Assignment:
Exactly the lines from the one with "- dough round (459, 394, 649, 565)" through the end of the material are to be output, both included, with no other text.

Given information below:

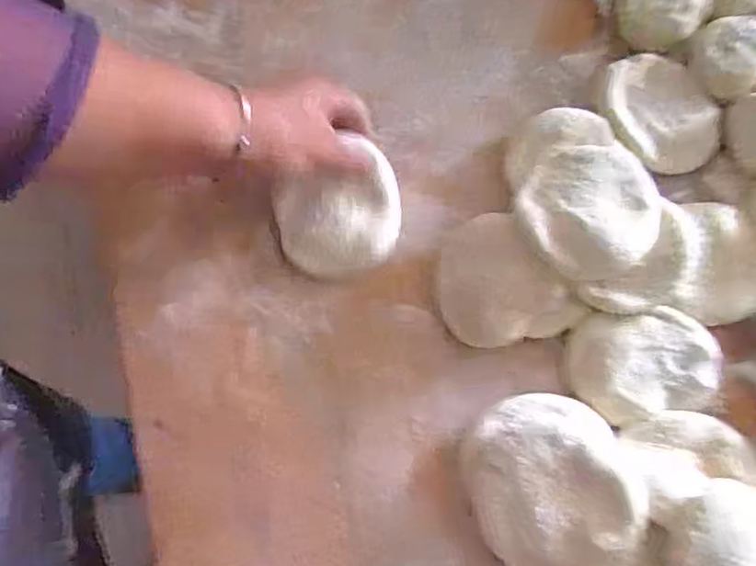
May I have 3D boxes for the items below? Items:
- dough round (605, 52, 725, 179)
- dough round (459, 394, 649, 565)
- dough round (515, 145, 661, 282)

End of Given information.

Answer box:
- dough round (459, 394, 649, 565)
- dough round (515, 145, 661, 282)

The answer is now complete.